Something streaks past my ear and thunks into the tree behind me. Song at Sunrise, with hunting bow in hand and another arrow nocked on the string, steps out from behind a tree. She joins her mate, her eyes full of loathing. When I put up my hand to my ear, it comes away red.
“Why haven’t you killed him, nuttah?” she demands, scowling at Thunder Echo. ‘Nuttah’ means ‘my heart’ in our language.
Thunder Echo never takes his eyes from me, as if weighing the value of my life versus my death. He squints for a long time, then at last turns and spits as if dispelling something distasteful.
“I was about to kill him wh
en he fell down on the ground and started crying, babbling about needing to go and save her,” he explains, raising his eyebrows. “I think he could be useful to us.”
Song at Sunrise gapes at him in open-mouthed disbelief. Then her eyes harden and she turns from him, pulling back the bowstring and aiming her arrow at my face. I just stand, waiting for it to come. Part of me prays she will kill me because my shame is so great. Thunder Echo says nothing.
Her hand quivers ever so slightly on the bowstring, her eyes finding mine and seeing the mute acceptance there. The sounds of the forest dwindle away, as if the Spirit Over All himself pauses to decide my fate. Song at Sunrise’s eyes are red and swollen from crying and lack of sleep, her braid disheveled, as if she hasn’t tended to herself in a while. Shy Mouse was her only child and the joy of her life, as everyone, even those of us outside of the Hunting Cat Clan, knew well. Now Shy Mouse has been taken by knifepoint to an unknown and vulgar people by violent men, likely never to be seen alive again. And it’s my fault.
I see it in her eyes when she reaches a decision, and close my eyes. Nothing happens.

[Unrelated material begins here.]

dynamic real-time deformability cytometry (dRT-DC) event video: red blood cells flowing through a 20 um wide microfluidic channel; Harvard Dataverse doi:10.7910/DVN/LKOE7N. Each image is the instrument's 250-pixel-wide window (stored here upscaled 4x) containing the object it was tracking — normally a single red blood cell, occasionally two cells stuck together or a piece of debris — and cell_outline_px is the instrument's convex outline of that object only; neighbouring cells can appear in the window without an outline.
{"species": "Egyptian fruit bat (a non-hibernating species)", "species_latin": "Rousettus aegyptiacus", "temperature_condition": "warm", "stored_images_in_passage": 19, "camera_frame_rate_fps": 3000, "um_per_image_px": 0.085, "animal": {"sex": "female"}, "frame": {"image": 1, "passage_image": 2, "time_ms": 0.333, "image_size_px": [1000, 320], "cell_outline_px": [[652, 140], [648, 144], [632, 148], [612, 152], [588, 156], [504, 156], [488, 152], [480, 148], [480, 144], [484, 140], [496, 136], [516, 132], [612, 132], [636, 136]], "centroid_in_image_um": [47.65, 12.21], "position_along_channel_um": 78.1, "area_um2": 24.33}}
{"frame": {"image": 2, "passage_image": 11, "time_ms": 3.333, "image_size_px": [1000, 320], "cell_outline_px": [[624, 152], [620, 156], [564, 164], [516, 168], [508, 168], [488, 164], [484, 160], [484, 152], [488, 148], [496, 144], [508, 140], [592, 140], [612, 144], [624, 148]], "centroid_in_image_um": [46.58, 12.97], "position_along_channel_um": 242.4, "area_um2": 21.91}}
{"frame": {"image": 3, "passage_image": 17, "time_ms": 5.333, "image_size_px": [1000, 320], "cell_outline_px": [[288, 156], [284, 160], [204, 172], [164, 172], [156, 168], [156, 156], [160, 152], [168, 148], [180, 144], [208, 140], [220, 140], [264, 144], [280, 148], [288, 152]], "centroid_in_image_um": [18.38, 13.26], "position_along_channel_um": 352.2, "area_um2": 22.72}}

“Open your eyes, Dancing Cloud,” Thunder Echo says drily. When I do, I see that the bow and arrow are on the ground and Song at Sunrise is in Thunder Echo’s arms, sobbing silently. It’s considered an insult to use a childhood nickname after a person completes their Quest and receives a new name. It implies that the individual in question is immature, foolish, cowardly, or even reckless, but I know I deserve far worse.
“We’re going after my daughters,” he announces, his voice cracking like the thunder he’s named for, “and you are coming with us. But know this. If you slow us down or impede us in any way, I will not hesitate to plant my knife in your throat.”